▶ _TO DO_
Lift every line from the entries that includes the word "some".

▶ _EXTRACTED INFORMATION_

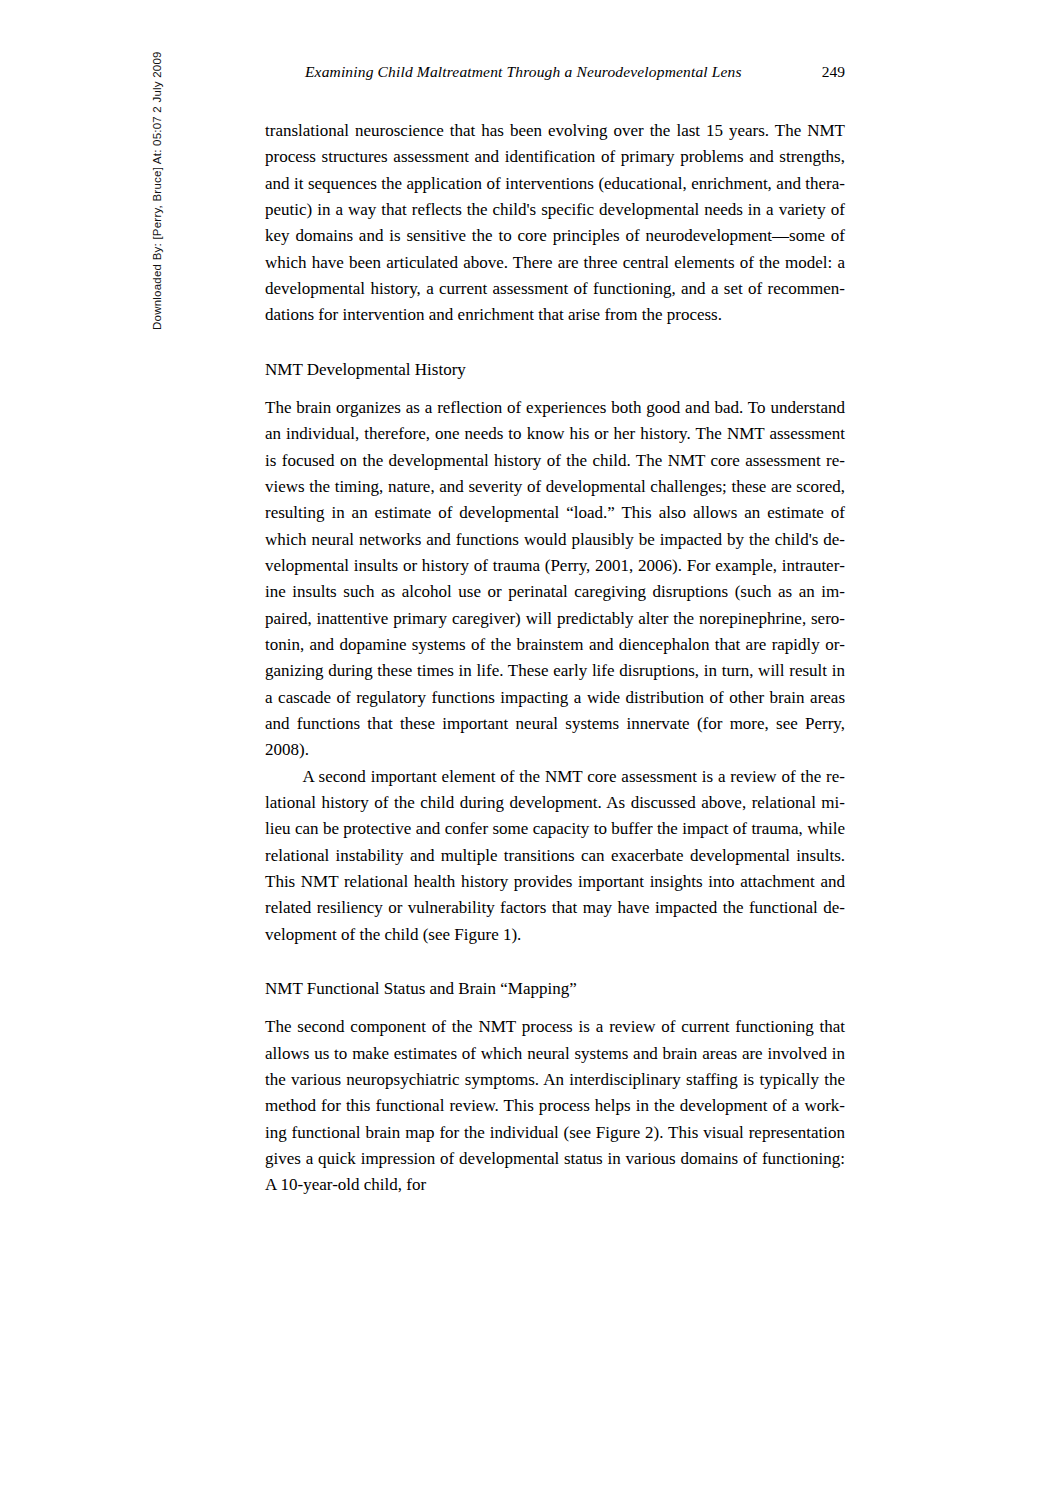Downloaded By: [Perry, Bruce] At: 05:07 2 July 2009
Examining Child Maltreatment Through a Neurodevelopmental Lens 249
translational neuroscience that has been evolving over the last 15 years. The NMT process structures assessment and identification of primary problems and strengths, and it sequences the application of interventions (educational, enrichment, and therapeutic) in a way that reflects the child's specific developmental needs in a variety of key domains and is sensitive the to core principles of neurodevelopment—some of which have been articulated above. There are three central elements of the model: a developmental history, a current assessment of functioning, and a set of recommendations for intervention and enrichment that arise from the process.
NMT Developmental History
The brain organizes as a reflection of experiences both good and bad. To understand an individual, therefore, one needs to know his or her history. The NMT assessment is focused on the developmental history of the child. The NMT core assessment reviews the timing, nature, and severity of developmental challenges; these are scored, resulting in an estimate of developmental “load.” This also allows an estimate of which neural networks and functions would plausibly be impacted by the child's developmental insults or history of trauma (Perry, 2001, 2006). For example, intrauterine insults such as alcohol use or perinatal caregiving disruptions (such as an impaired, inattentive primary caregiver) will predictably alter the norepinephrine, serotonin, and dopamine systems of the brainstem and diencephalon that are rapidly organizing during these times in life. These early life disruptions, in turn, will result in a cascade of regulatory functions impacting a wide distribution of other brain areas and functions that these important neural systems innervate (for more, see Perry, 2008).
A second important element of the NMT core assessment is a review of the relational history of the child during development. As discussed above, relational milieu can be protective and confer some capacity to buffer the impact of trauma, while relational instability and multiple transitions can exacerbate developmental insults. This NMT relational health history provides important insights into attachment and related resiliency or vulnerability factors that may have impacted the functional development of the child (see Figure 1).
NMT Functional Status and Brain “Mapping”
The second component of the NMT process is a review of current functioning that allows us to make estimates of which neural systems and brain areas are involved in the various neuropsychiatric symptoms. An interdisciplinary staffing is typically the method for this functional review. This process helps in the development of a working functional brain map for the individual (see Figure 2). This visual representation gives a quick impression of developmental status in various domains of functioning: A 10-year-old child, for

▶ _RESULT OF THIS EXERCISE_
translational neuroscience that has been evolving over the last 15 years. The NMT process structures assessment and identification of primary problems and strengths, and it sequences the application of interventions (educational, enrichment, and therapeutic) in a way that reflects the child's specific developmental needs in a variety of key domains and is sensitive the to core principles of neurodevelopment—some of which have been articulated above. There are three central elements of the model: a developmental history, a current assessment of functioning, and a set of recommendations for intervention and enrichment that arise from the process.
A second important element of the NMT core assessment is a review of the relational history of the child during development. As discussed above, relational milieu can be protective and confer some capacity to buffer the impact of trauma, while relational instability and multiple transitions can exacerbate developmental insults. This NMT relational health history provides important insights into attachment and related resiliency or vulnerability factors that may have impacted the functional development of the child (see Figure 1).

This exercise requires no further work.